* _Task prompt_: Pull each line holding "modelled" out of the entries below.

(Records for this exercise Opens)

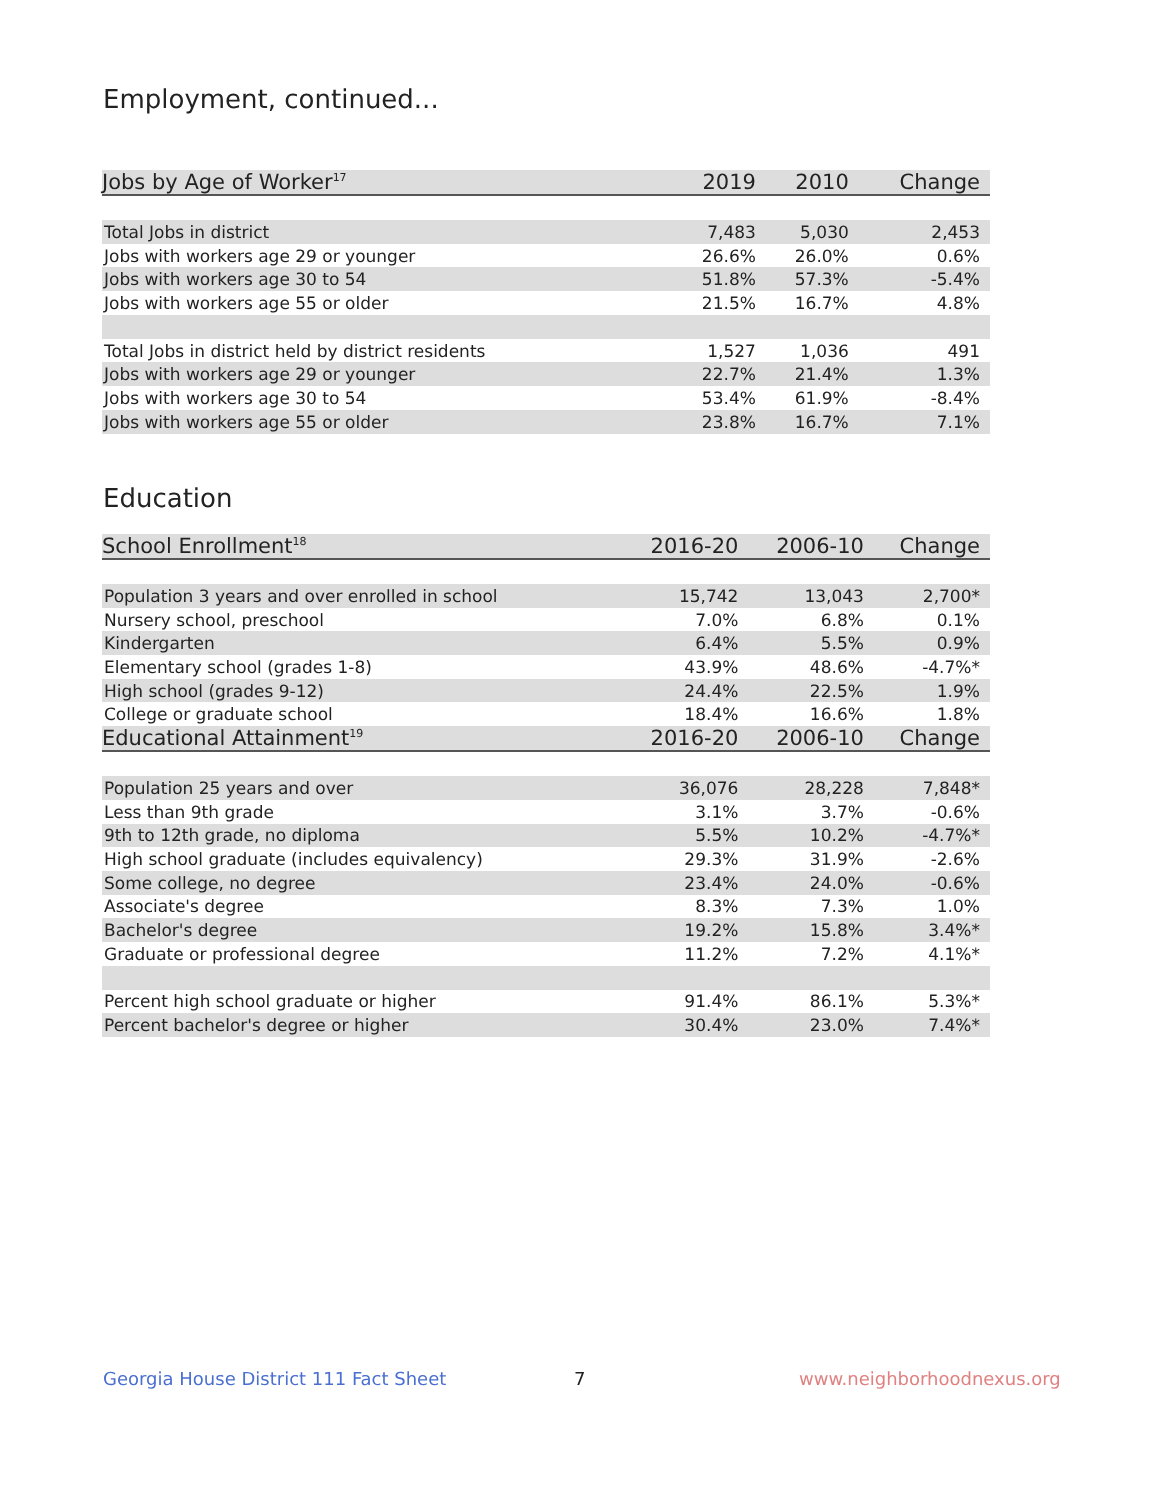Employment, continued...
| Jobs by Age of Worker<sup>17</sup> | 2019 | 2010 | Change |
| --- | --- | --- | --- |
| Total Jobs in district | 7,483 | 5,030 | 2,453 |
| Jobs with workers age 29 or younger | 26.6% | 26.0% | 0.6% |
| Jobs with workers age 30 to 54 | 51.8% | 57.3% | -5.4% |
| Jobs with workers age 55 or older | 21.5% | 16.7% | 4.8% |
| Total Jobs in district held by district residents | 1,527 | 1,036 | 491 |
| Jobs with workers age 29 or younger | 22.7% | 21.4% | 1.3% |
| Jobs with workers age 30 to 54 | 53.4% | 61.9% | -8.4% |
| Jobs with workers age 55 or older | 23.8% | 16.7% | 7.1% |
Education
| School Enrollment<sup>18</sup> | 2016-20 | 2006-10 | Change |
| --- | --- | --- | --- |
| Population 3 years and over enrolled in school | 15,742 | 13,043 | 2,700* |
| Nursery school, preschool | 7.0% | 6.8% | 0.1% |
| Kindergarten | 6.4% | 5.5% | 0.9% |
| Elementary school (grades 1-8) | 43.9% | 48.6% | -4.7%* |
| High school (grades 9-12) | 24.4% | 22.5% | 1.9% |
| College or graduate school | 18.4% | 16.6% | 1.8% |
| Educational Attainment<sup>19</sup> | 2016-20 | 2006-10 | Change |
| Population 25 years and over | 36,076 | 28,228 | 7,848* |
| Less than 9th grade | 3.1% | 3.7% | -0.6% |
| 9th to 12th grade, no diploma | 5.5% | 10.2% | -4.7%* |
| High school graduate (includes equivalency) | 29.3% | 31.9% | -2.6% |
| Some college, no degree | 23.4% | 24.0% | -0.6% |
| Associate's degree | 8.3% | 7.3% | 1.0% |
| Bachelor's degree | 19.2% | 15.8% | 3.4%* |
| Graduate or professional degree | 11.2% | 7.2% | 4.1%* |
| Percent high school graduate or higher | 91.4% | 86.1% | 5.3%* |
| Percent bachelor's degree or higher | 30.4% | 23.0% | 7.4%* |
Georgia House District 111 Fact Sheet
7 www.neighborhoodnexus.org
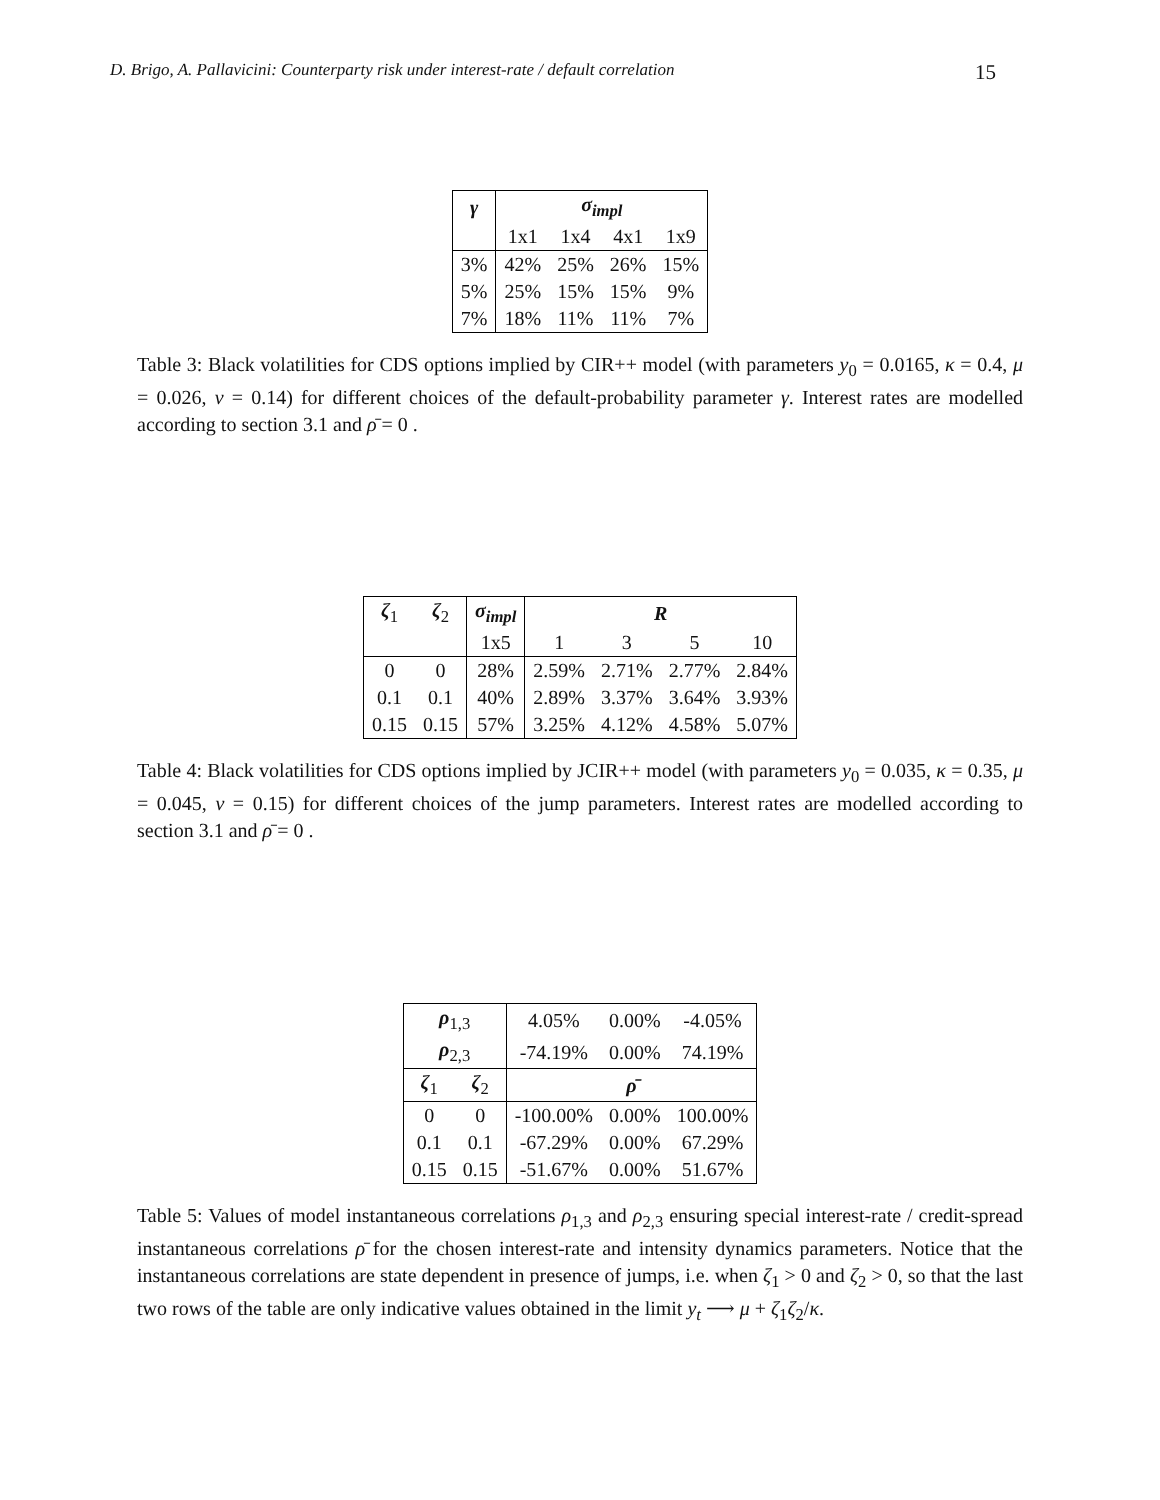D. Brigo, A. Pallavicini: Counterparty risk under interest-rate / default correlation 15
| γ | σ<sub>impl</sub> | | | |
| --- | --- | --- | --- | --- |
| | 1x1 | 1x4 | 4x1 | 1x9 |
| 3% | 42% | 25% | 26% | 15% |
| 5% | 25% | 15% | 15% | 9% |
| 7% | 18% | 11% | 11% | 7% |
Table 3: Black volatilities for CDS options implied by CIR++ model (with parameters y<sub>0</sub> = 0.0165, κ = 0.4, μ = 0.026, ν = 0.14) for different choices of the default-probability parameter γ. Interest rates are modelled according to section 3.1 and ρ̄ = 0 .
| ζ<sub>1</sub> | ζ<sub>2</sub> | σ<sub>impl</sub> | R | | | |
| --- | --- | --- | --- | --- | --- | --- |
| | | 1x5 | 1 | 3 | 5 | 10 |
| 0 | 0 | 28% | 2.59% | 2.71% | 2.77% | 2.84% |
| 0.1 | 0.1 | 40% | 2.89% | 3.37% | 3.64% | 3.93% |
| 0.15 | 0.15 | 57% | 3.25% | 4.12% | 4.58% | 5.07% |
Table 4: Black volatilities for CDS options implied by JCIR++ model (with parameters y<sub>0</sub> = 0.035, κ = 0.35, μ = 0.045, ν = 0.15) for different choices of the jump parameters. Interest rates are modelled according to section 3.1 and ρ̄ = 0 .
| ρ<sub>1,3</sub> | | 4.05% | 0.00% | -4.05% |
| ρ<sub>2,3</sub> | | -74.19% | 0.00% | 74.19% |
| ζ<sub>1</sub> | ζ<sub>2</sub> | ρ̄ | | |
| 0 | 0 | -100.00% | 0.00% | 100.00% |
| 0.1 | 0.1 | -67.29% | 0.00% | 67.29% |
| 0.15 | 0.15 | -51.67% | 0.00% | 51.67% |
Table 5: Values of model instantaneous correlations ρ<sub>1,3</sub> and ρ<sub>2,3</sub> ensuring special interest-rate / credit-spread instantaneous correlations ρ̄ for the chosen interest-rate and intensity dynamics parameters. Notice that the instantaneous correlations are state dependent in presence of jumps, i.e. when ζ<sub>1</sub> > 0 and ζ<sub>2</sub> > 0, so that the last two rows of the table are only indicative values obtained in the limit y<sub>t</sub> ⟶ μ + ζ<sub>1</sub>ζ<sub>2</sub>/κ.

(Records for this exercise Closes)

* _Expected answer_:
Table 3: Black volatilities for CDS options implied by CIR++ model (with parameters y<sub>0</sub> = 0.0165, κ = 0.4, μ = 0.026, ν = 0.14) for different choices of the default-probability parameter γ. Interest rates are modelled according to section 3.1 and ρ̄ = 0 .
Table 4: Black volatilities for CDS options implied by JCIR++ model (with parameters y<sub>0</sub> = 0.035, κ = 0.35, μ = 0.045, ν = 0.15) for different choices of the jump parameters. Interest rates are modelled according to section 3.1 and ρ̄ = 0 .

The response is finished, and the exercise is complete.